Restrictions will remain in place on petrol for vehicles.
The Israeli move came after the UN agency which supports the Palestinians, warned it might be forced to stop distributing food aid to 860,000 people in Gaza because of a shortage of nylon for plastic bags and fuel for vehicles and generators.
Christopher Gunness, a spokesman for the United Nations Relief and Works Agency (UNRWA), said that the on-off blockade made it very difficult for his agency to provide relief.
"I suppose we have to be grateful for whatever they allow in, because at least it allows us to partially fulfill our mandates," he told Al Jazeera.
"This hand on the tap, allowing drips in now and drips in later, that's not what we need. What we need is a sustained opening of the crossings."
Grave situation
Margaret Chan, director-general of the World Health Organization, described the situation as grave.
"Disruptions in the continuity of essential services take a heavy toll on people needing emergency care and those suffering from conditions such as cancer, heart disease, and diabetes," she said.
EU officials said hospitals had already been badly hit in the absence of electricity.
Khaled Radi, a spokesman for the ministry of health in Gaza, said that many of them were only performing emergency surgery.
Al Jazeera's Jacky Rowland, reporting from the east of the Gaza Strip, said raw sewage was spilling out into the streets, homes and fields because sewage treatment plants were no longer operating.
"Normally a pump would pump the sewage down the process line to a treatment plant ... but because there is no electricity the pump is standing still and as the sewage builds up it is flowing into the street," she said.
"This is a looming public health crisis."

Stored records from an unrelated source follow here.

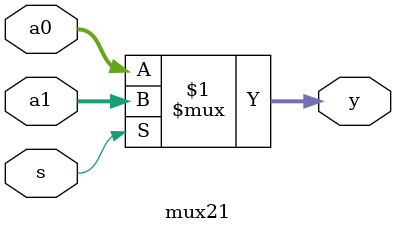
<source format=v>
/* ----- ----- ----- ----- ----- -----
	Design: 2x1 Multiplexer
			By using conditional descripition
 			for digital circuits
 	Filename: mux21.v
	Coder: Vitor Alexandre Garcia Vaz(14611432)
 	Versions: /june_2024/
	----- ----- ----- ----- ----- -----
*/ 
`timescale 1 ns/100 ps

module mux21 
  #(parameter Size=8)
  (output[Size-1:0]y, input s, input [Size-1:0] a1, a0);
	assign y= s? a1:a0;
endmodule
</source>
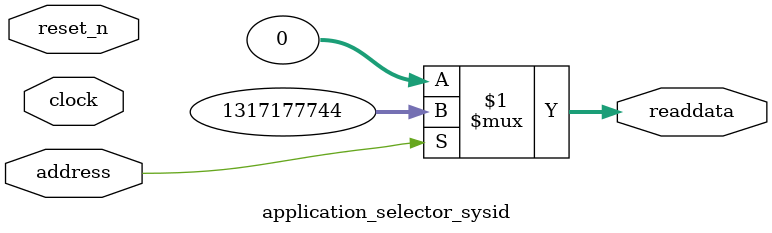
<source format=v>

`timescale 1ns / 1ps
// synthesis translate_on

// turn off superfluous verilog processor warnings 
// altera message_level Level1 
// altera message_off 10034 10035 10036 10037 10230 10240 10030 

module application_selector_sysid (
               // inputs:
                address,
                clock,
                reset_n,

               // outputs:
                readdata
             )
;

  output  [ 31: 0] readdata;
  input            address;
  input            clock;
  input            reset_n;

  wire    [ 31: 0] readdata;
  //control_slave, which is an e_avalon_slave
  assign readdata = address ? 1317177744 : 0;

endmodule




</source>
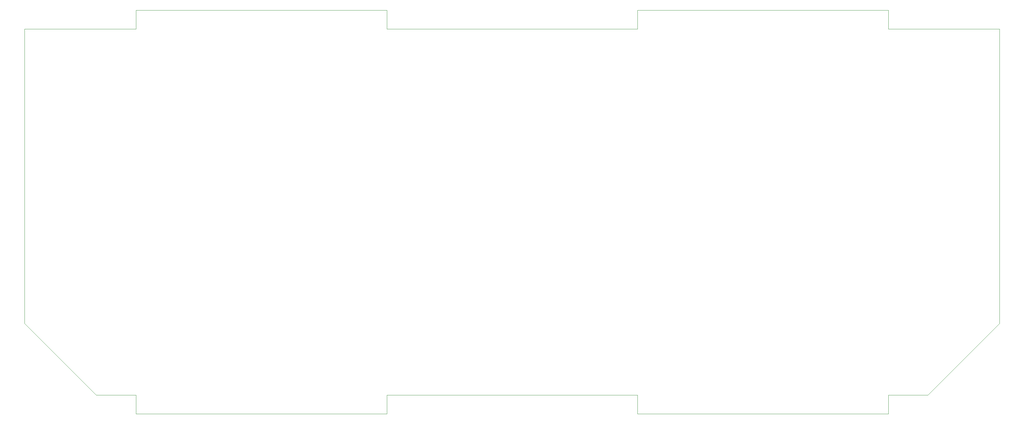
<source format=gbr>
%TF.GenerationSoftware,KiCad,Pcbnew,(6.0.5-0)*%
%TF.CreationDate,2022-06-30T23:43:57+09:00*%
%TF.ProjectId,denpa,64656e70-612e-46b6-9963-61645f706362,1*%
%TF.SameCoordinates,Original*%
%TF.FileFunction,Profile,NP*%
%FSLAX46Y46*%
G04 Gerber Fmt 4.6, Leading zero omitted, Abs format (unit mm)*
G04 Created by KiCad (PCBNEW (6.0.5-0)) date 2022-06-30 23:43:57*
%MOMM*%
%LPD*%
G01*
G04 APERTURE LIST*
%TA.AperFunction,Profile*%
%ADD10C,0.100000*%
%TD*%
G04 APERTURE END LIST*
D10*
X280715000Y-48125000D02*
X251090000Y-48125000D01*
X51070000Y-48125000D02*
X21445000Y-48125000D01*
X184420000Y-43125000D02*
X184420000Y-48125000D01*
X280715000Y-126425000D02*
X280715000Y-48125000D01*
X184420000Y-150475000D02*
X251095000Y-150475000D01*
X117745000Y-150475000D02*
X117745000Y-145475000D01*
X51070000Y-43125000D02*
X51070000Y-48125000D01*
X117745000Y-145475000D02*
X184420000Y-145475000D01*
X51070000Y-145475000D02*
X51070000Y-150475000D01*
X21445000Y-48125000D02*
X21445000Y-126425000D01*
X21445000Y-126425000D02*
X40495000Y-145475000D01*
X51070000Y-150475000D02*
X117745000Y-150475000D01*
X117745000Y-43125000D02*
X51070000Y-43125000D01*
X261665000Y-145475000D02*
X280715000Y-126425000D01*
X184420000Y-145475000D02*
X184420000Y-150475000D01*
X251090000Y-43125000D02*
X184420000Y-43125000D01*
X40495000Y-145475000D02*
X51070000Y-145475000D01*
X251095000Y-145475000D02*
X261665000Y-145475000D01*
X251090000Y-48125000D02*
X251090000Y-43125000D01*
X251095000Y-150475000D02*
X251095000Y-145475000D01*
X184420000Y-48125000D02*
X117745000Y-48125000D01*
X117745000Y-48125000D02*
X117745000Y-43125000D01*
M02*

</source>
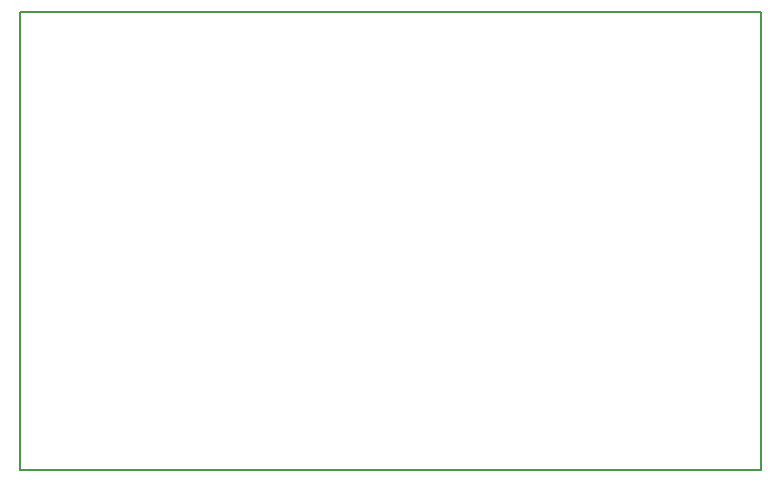
<source format=gm1>
G04 MADE WITH FRITZING*
G04 WWW.FRITZING.ORG*
G04 DOUBLE SIDED*
G04 HOLES PLATED*
G04 CONTOUR ON CENTER OF CONTOUR VECTOR*
%ASAXBY*%
%FSLAX23Y23*%
%MOIN*%
%OFA0B0*%
%SFA1.0B1.0*%
%ADD10R,2.480310X1.535430*%
%ADD11C,0.008000*%
%ADD10C,0.008*%
%LNCONTOUR*%
G90*
G70*
G54D10*
G54D11*
X4Y1531D02*
X2476Y1531D01*
X2476Y4D01*
X4Y4D01*
X4Y1531D01*
D02*
G04 End of contour*
M02*
</source>
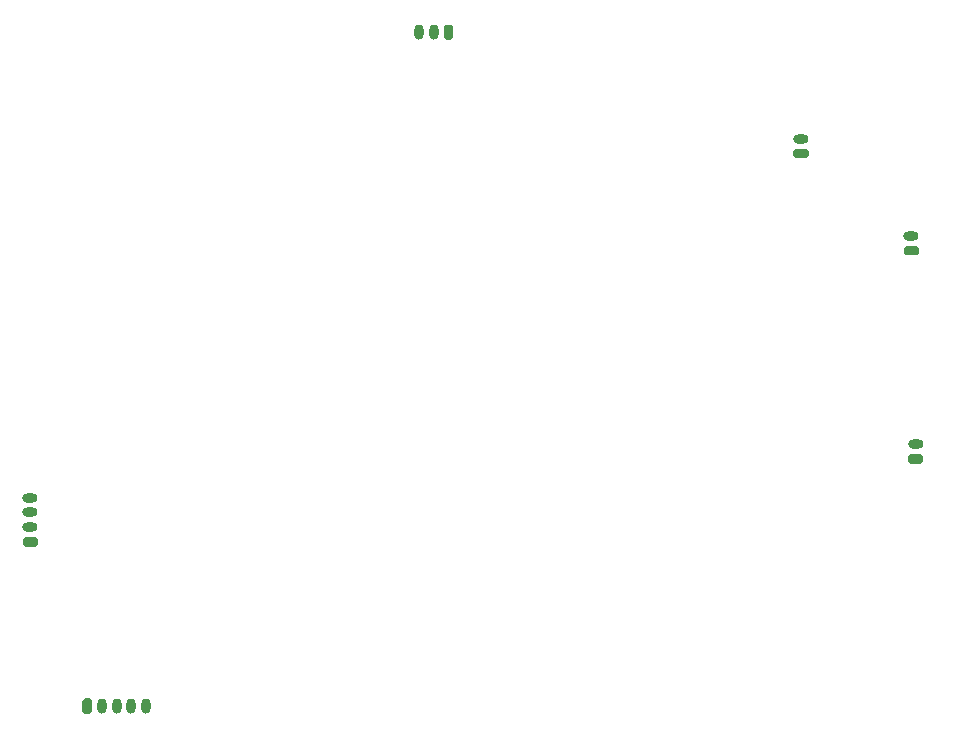
<source format=gbr>
%TF.GenerationSoftware,KiCad,Pcbnew,(5.1.10)-1*%
%TF.CreationDate,2021-07-23T15:11:29+09:00*%
%TF.ProjectId,ZeroGravity,5a65726f-4772-4617-9669-74792e6b6963,rev?*%
%TF.SameCoordinates,Original*%
%TF.FileFunction,Soldermask,Bot*%
%TF.FilePolarity,Negative*%
%FSLAX46Y46*%
G04 Gerber Fmt 4.6, Leading zero omitted, Abs format (unit mm)*
G04 Created by KiCad (PCBNEW (5.1.10)-1) date 2021-07-23 15:11:29*
%MOMM*%
%LPD*%
G01*
G04 APERTURE LIST*
%ADD10O,1.300000X0.800000*%
%ADD11O,0.800000X1.300000*%
G04 APERTURE END LIST*
%TO.C,J4*%
G36*
G01*
X103200000Y-103700000D02*
X102300000Y-103700000D01*
G75*
G02*
X102100000Y-103500000I0J200000D01*
G01*
X102100000Y-103100000D01*
G75*
G02*
X102300000Y-102900000I200000J0D01*
G01*
X103200000Y-102900000D01*
G75*
G02*
X103400000Y-103100000I0J-200000D01*
G01*
X103400000Y-103500000D01*
G75*
G02*
X103200000Y-103700000I-200000J0D01*
G01*
G37*
D10*
X102750000Y-102050000D03*
X102750000Y-100800000D03*
X102750000Y-99550000D03*
%TD*%
%TO.C,J5*%
G36*
G01*
X107150000Y-117650000D02*
X107150000Y-116750000D01*
G75*
G02*
X107350000Y-116550000I200000J0D01*
G01*
X107750000Y-116550000D01*
G75*
G02*
X107950000Y-116750000I0J-200000D01*
G01*
X107950000Y-117650000D01*
G75*
G02*
X107750000Y-117850000I-200000J0D01*
G01*
X107350000Y-117850000D01*
G75*
G02*
X107150000Y-117650000I0J200000D01*
G01*
G37*
D11*
X108800000Y-117200000D03*
X110050000Y-117200000D03*
X111300000Y-117200000D03*
X112550000Y-117200000D03*
%TD*%
%TO.C,J6*%
G36*
G01*
X138550000Y-59700000D02*
X138550000Y-60600000D01*
G75*
G02*
X138350000Y-60800000I-200000J0D01*
G01*
X137950000Y-60800000D01*
G75*
G02*
X137750000Y-60600000I0J200000D01*
G01*
X137750000Y-59700000D01*
G75*
G02*
X137950000Y-59500000I200000J0D01*
G01*
X138350000Y-59500000D01*
G75*
G02*
X138550000Y-59700000I0J-200000D01*
G01*
G37*
X136900000Y-60150000D03*
X135650000Y-60150000D03*
%TD*%
D10*
%TO.C,J2*%
X177350000Y-77400000D03*
G36*
G01*
X177800000Y-79050000D02*
X176900000Y-79050000D01*
G75*
G02*
X176700000Y-78850000I0J200000D01*
G01*
X176700000Y-78450000D01*
G75*
G02*
X176900000Y-78250000I200000J0D01*
G01*
X177800000Y-78250000D01*
G75*
G02*
X178000000Y-78450000I0J-200000D01*
G01*
X178000000Y-78850000D01*
G75*
G02*
X177800000Y-79050000I-200000J0D01*
G01*
G37*
%TD*%
%TO.C,J3*%
G36*
G01*
X178150000Y-96700000D02*
X177250000Y-96700000D01*
G75*
G02*
X177050000Y-96500000I0J200000D01*
G01*
X177050000Y-96100000D01*
G75*
G02*
X177250000Y-95900000I200000J0D01*
G01*
X178150000Y-95900000D01*
G75*
G02*
X178350000Y-96100000I0J-200000D01*
G01*
X178350000Y-96500000D01*
G75*
G02*
X178150000Y-96700000I-200000J0D01*
G01*
G37*
X177700000Y-95050000D03*
%TD*%
%TO.C,J1*%
G36*
G01*
X168450000Y-70800000D02*
X167550000Y-70800000D01*
G75*
G02*
X167350000Y-70600000I0J200000D01*
G01*
X167350000Y-70200000D01*
G75*
G02*
X167550000Y-70000000I200000J0D01*
G01*
X168450000Y-70000000D01*
G75*
G02*
X168650000Y-70200000I0J-200000D01*
G01*
X168650000Y-70600000D01*
G75*
G02*
X168450000Y-70800000I-200000J0D01*
G01*
G37*
X168000000Y-69150000D03*
%TD*%
M02*

</source>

Ehud Olmert, the Israeli prime minister, promised earlier on Monday that humanitarian aid would reach "hospitals, clinics, young children and helpless people", but did not say when.
'Murderous regime'
However, he said that he had no intentions of letting Gazans "live comfortable and pleasant lives" until rocket attacks from the territory were halted.
"As far as I'm concerned, all the residents of Gaza can walk and have no fuel for their cars, because they have a murderous terrorist regime that doesn't allow people in the south of Israel to live in peace," he said.
Israeli officials accused the Hamas movement, which controls the Gaza Strip, of exaggerating the crisis in the territory.
"While the fuel supply for Gaza has indeed been reduced ... the diversion of this fuel from domestic power generators to other uses is wholly a Hamas decision," the Israeli foreign ministry said in a statement to Al Jazeera.
"Noteworthy is the fact that while the Gaza population remains in the dark, the fuel generating power to the Hamas rocket manufacturing industry continues to flow unabated," it said.